Task statement
Please copy every one of the records below line for line, changing nothing.

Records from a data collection
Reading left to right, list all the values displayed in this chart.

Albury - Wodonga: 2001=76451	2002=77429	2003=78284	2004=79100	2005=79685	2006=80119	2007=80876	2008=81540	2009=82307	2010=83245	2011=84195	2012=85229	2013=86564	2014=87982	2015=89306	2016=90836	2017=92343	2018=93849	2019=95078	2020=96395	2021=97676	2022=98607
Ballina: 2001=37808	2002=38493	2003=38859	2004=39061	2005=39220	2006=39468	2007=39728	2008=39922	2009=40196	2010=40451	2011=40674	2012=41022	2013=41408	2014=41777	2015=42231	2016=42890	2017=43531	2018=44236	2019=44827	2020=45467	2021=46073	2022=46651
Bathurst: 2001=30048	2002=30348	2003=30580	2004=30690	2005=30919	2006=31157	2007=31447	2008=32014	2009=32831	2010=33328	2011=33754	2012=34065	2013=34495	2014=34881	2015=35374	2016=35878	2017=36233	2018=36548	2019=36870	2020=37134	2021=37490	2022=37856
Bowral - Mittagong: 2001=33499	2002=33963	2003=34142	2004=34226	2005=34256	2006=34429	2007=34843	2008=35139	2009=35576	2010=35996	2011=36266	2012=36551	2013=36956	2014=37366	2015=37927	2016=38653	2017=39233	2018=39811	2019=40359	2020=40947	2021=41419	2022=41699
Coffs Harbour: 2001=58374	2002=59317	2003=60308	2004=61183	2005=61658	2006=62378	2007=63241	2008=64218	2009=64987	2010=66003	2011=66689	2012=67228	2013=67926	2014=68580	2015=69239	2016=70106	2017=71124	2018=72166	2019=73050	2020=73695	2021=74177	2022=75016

Answer
Reading left to right, list all the values displayed in this chart.

Albury - Wodonga: 2001=76451	2002=77429	2003=78284	2004=79100	2005=79685	2006=80119	2007=80876	2008=81540	2009=82307	2010=83245	2011=84195	2012=85229	2013=86564	2014=87982	2015=89306	2016=90836	2017=92343	2018=93849	2019=95078	2020=96395	2021=97676	2022=98607
Ballina: 2001=37808	2002=38493	2003=38859	2004=39061	2005=39220	2006=39468	2007=39728	2008=39922	2009=40196	2010=40451	2011=40674	2012=41022	2013=41408	2014=41777	2015=42231	2016=42890	2017=43531	2018=44236	2019=44827	2020=45467	2021=46073	2022=46651
Bathurst: 2001=30048	2002=30348	2003=30580	2004=30690	2005=30919	2006=31157	2007=31447	2008=32014	2009=32831	2010=33328	2011=33754	2012=34065	2013=34495	2014=34881	2015=35374	2016=35878	2017=36233	2018=36548	2019=36870	2020=37134	2021=37490	2022=37856
Bowral - Mittagong: 2001=33499	2002=33963	2003=34142	2004=34226	2005=34256	2006=34429	2007=34843	2008=35139	2009=35576	2010=35996	2011=36266	2012=36551	2013=36956	2014=37366	2015=37927	2016=38653	2017=39233	2018=39811	2019=40359	2020=40947	2021=41419	2022=41699
Coffs Harbour: 2001=58374	2002=59317	2003=60308	2004=61183	2005=61658	2006=62378	2007=63241	2008=64218	2009=64987	2010=66003	2011=66689	2012=67228	2013=67926	2014=68580	2015=69239	2016=70106	2017=71124	2018=72166	2019=73050	2020=73695	2021=74177	2022=75016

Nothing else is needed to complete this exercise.